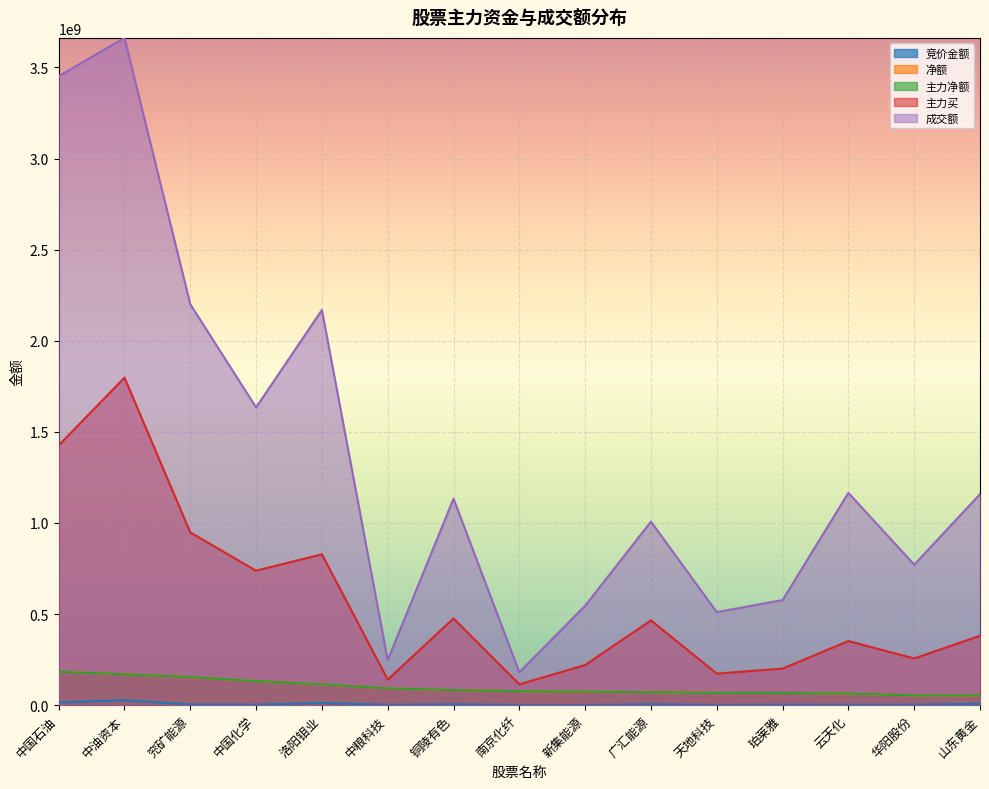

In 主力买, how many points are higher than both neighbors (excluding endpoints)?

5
* * *
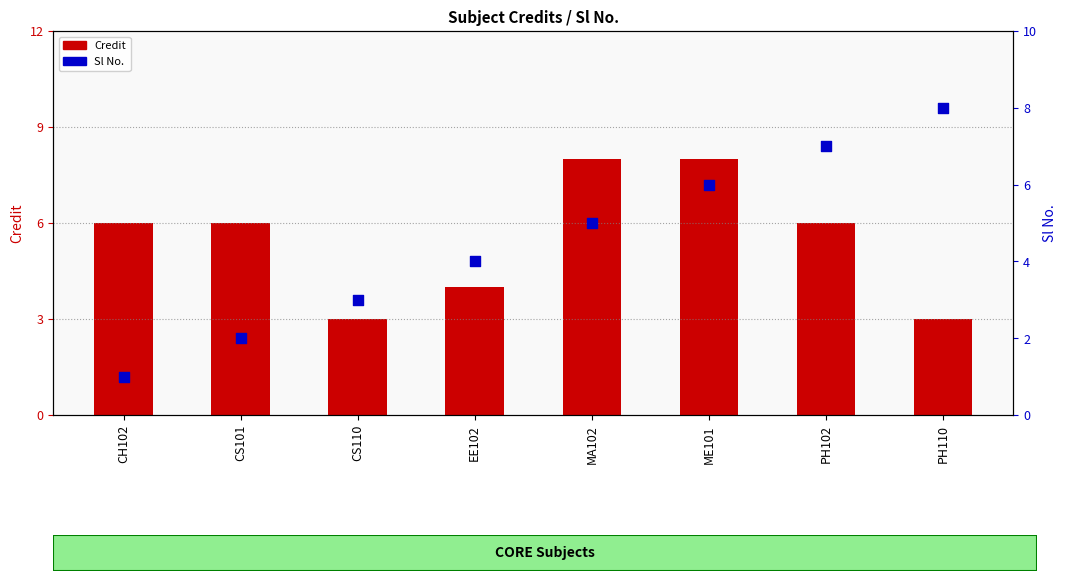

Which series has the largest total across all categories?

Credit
...
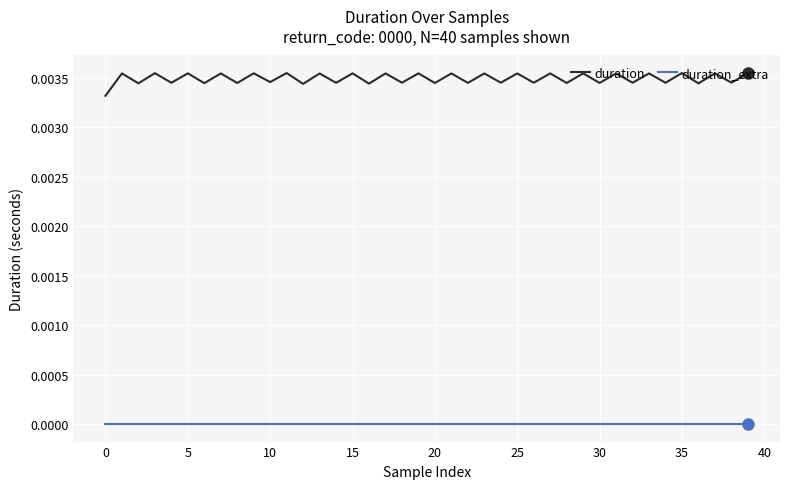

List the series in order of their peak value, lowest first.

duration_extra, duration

§ Exercise prompt
Could you recast everything from the line containing "List the series" down to the line containing "duration_extra, duration" as a numbered list, leaving out any blank lines?

§ Answer space
1. List the series in order of their peak value, lowest first.
2. duration_extra, duration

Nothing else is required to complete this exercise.